Games set in Westeros. For such a huge series Game of Thrones has surprisingly little representation in video games. No hack and slashes, no western rpg's, no big RTS. No nothing. Just one low budget game way back in the day, some cheap mobile trash and mods.
Game of Thrones: The Role Playing Game was released in 2012 and is available on steam, Game of Thrones Genesis was released in 2011 and is an RTS (albeit a really bad one from what I hear) and you have Telltale's Game of Thrones game. That's not a whole lot of games, but at least two of the genres you are looking for are represented and from what I hear the RPG is decent if not extraordinary.
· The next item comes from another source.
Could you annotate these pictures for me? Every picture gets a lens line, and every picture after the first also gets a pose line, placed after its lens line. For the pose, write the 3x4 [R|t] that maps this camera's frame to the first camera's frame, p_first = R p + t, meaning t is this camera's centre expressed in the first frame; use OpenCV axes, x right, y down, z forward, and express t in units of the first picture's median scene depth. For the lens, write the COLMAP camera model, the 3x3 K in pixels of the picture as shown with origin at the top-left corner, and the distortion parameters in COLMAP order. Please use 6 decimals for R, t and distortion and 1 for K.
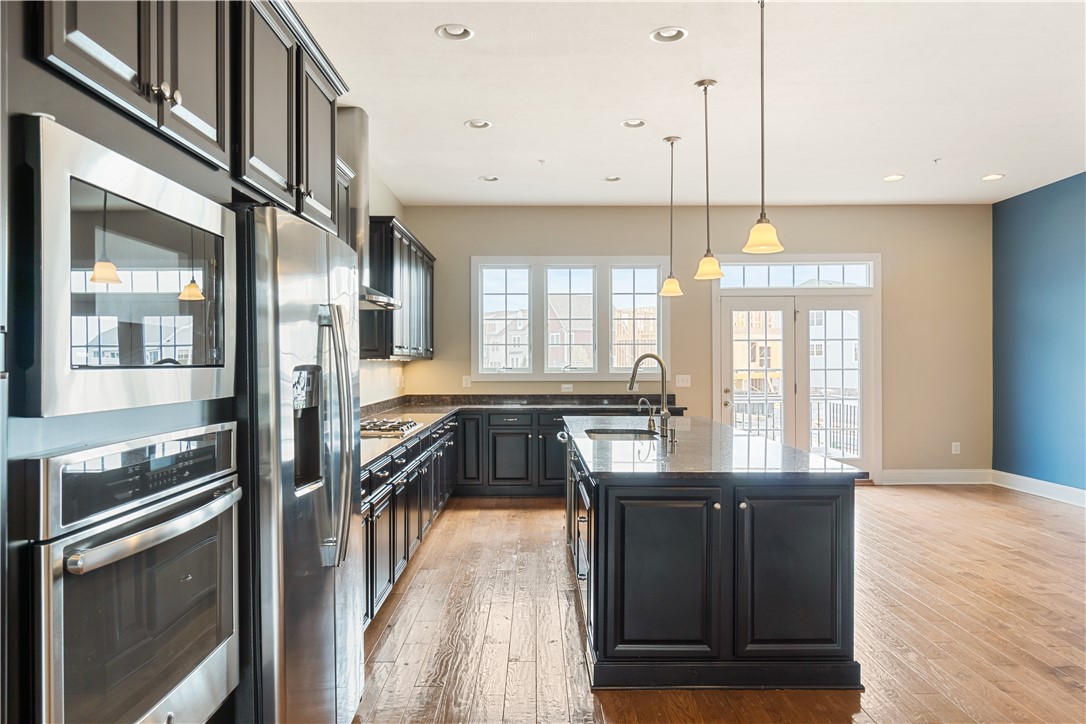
lens RADIAL K [[739.5, 0, 543.0], [0, 739.5, 362.0], [0, 0, 1]] dist [-0.001058, -0.000323]
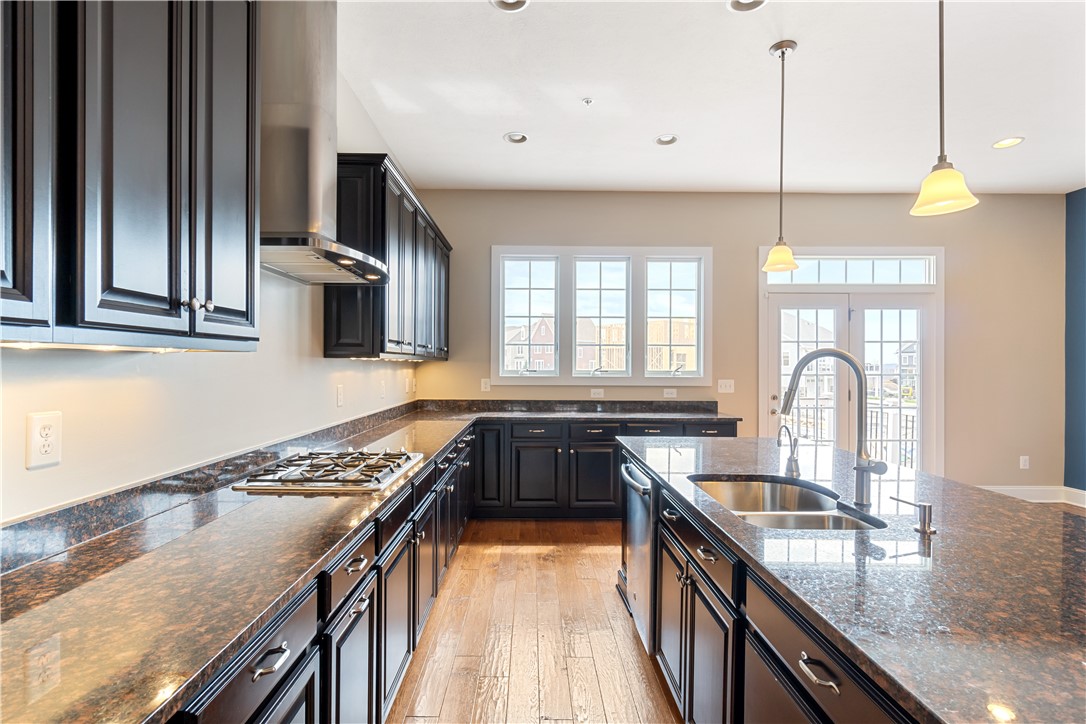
lens RADIAL K [[556.4, 0, 543.0], [0, 556.4, 362.0], [0, 0, 1]] dist [0.003169, 0.000611]
pose [[0.999960, 0.007160, 0.005312, -0.037330], [-0.007131, 0.999959, -0.005574, 0.001325], [-0.005352, 0.005536, 0.999970, 0.323931]]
Meh, played the rpg. It's basically a cheap KOTOR knockoff with a GoT paintjob. The plot is actually pretty good and there's some decent writing in there, but in every other respect the game is just a mess. Visuals that look like an early 7th gen game, lousy sound design, poor voice acting, crappy animation and just subpar production values in general. Gameplay feels just as dated too. Also, the combat will get repetitive and boring, really, really fast.
So ... you're not missing much, unless you're desperate for another game like KOTOR, but you'd be better off playing that again instead, or Dragon Age if you really need it to be fantasy.